Greater Seattle Aquarium Sociey Logo (www.gsas.org) used with permission


Using the GSAS2CIF program
to export GSAS results

The crystallographic information file, (CIF) was developed by the IUCr as a standardized format to document single-crystal structure determinations and to exchange the results between laboratories. More recently, the pdCIF dictionary was developed to allow CIF to document powder diffraction measurements, as well as, Rietveld results. A very short introduction to CIF is included at the end of this document.

The GSAS2CIF program is used to create CIFs from GSAS results. This web page documents ideas behind the program as well as how the program is used.

Overview of the steps to create a CIF in GSAS

  1. Complete (ha!) your refinement
  2. Run DISAGL to compute interatomic distances and angles
  3. (Optional) Edit the "publication flags" in the distance and angle listings
  4. (Optional) Copy previously completed CIF templates to the current directory
  5. Run GSAS2CIF
  6. Edit the template files to include additional information
  7. Run GSAS2CIF

    ... and if you are like me...

  8. try out a few more ideas in GENLES
  9. Run DISAGL
  10. Run GSAS2CIF

    ... repeat steps 8-10 until really finished... (see quote)

Structure of the GSAS2CIF program

The GSAS2CIF program is used to prepare CIF files containing results from GSAS. It should be noted many important types of information that are needed to describe the sample and the measurement are not supplied as input to GSAS. A few examples of information that should likely be included in a CIF, but are not defined within GSAS are: the data measurement temperature, sample prepartion conditions, etc. If the CIF will be used as supplimentary material, to accompany a publication, this sort of documentary information certainly should be supplied, so that the CIF has value as archival and database materials. If a CIF is being prepared for submission to an Acta Cryst. journal, the IUCr has template with a recommended list of CIF data items.

Since the GSAS2CIF program cannot supply many items that need be present in a well-documented CIF, the GSAS2CIF program copies information from template files into each CIF. Three separate template files are used:

  1. one with publication and other overall information,
  2. one with information about the sample & specimen and
  3. one with information about diffraction instrumentation and data collection parameters.
The intent is that users will modify copies of these template files and thus can avoid inputing the same information multiple times.

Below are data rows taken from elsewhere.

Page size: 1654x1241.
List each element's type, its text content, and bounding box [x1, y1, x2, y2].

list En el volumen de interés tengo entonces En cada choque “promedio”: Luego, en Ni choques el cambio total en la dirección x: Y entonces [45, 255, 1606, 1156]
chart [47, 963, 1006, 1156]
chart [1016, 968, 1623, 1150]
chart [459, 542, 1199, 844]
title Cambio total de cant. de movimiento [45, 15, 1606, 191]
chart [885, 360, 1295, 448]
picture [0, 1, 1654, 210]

When GSAS2CIF is used to create a CIF file for an experiment named expnam (e.g. from file expnam.EXP), the GSAS2CIF program creates CIF file expnam.cif containing GSAS results. Information from a series of template files is copied directly into the CIF. There will be N+M+1 template files, where N is the number of phases and M is the number of data histograms. The files are named as follows:

  1. expnam_publ.cif for the publication/overall information template file;
  2. expnam_phasen.cif for the N sample/specimen template file(s);
  3. expnam_INSTmm.cif for the the M instrument/data sample/specimen template file(s), where INST is the instrument name (see below).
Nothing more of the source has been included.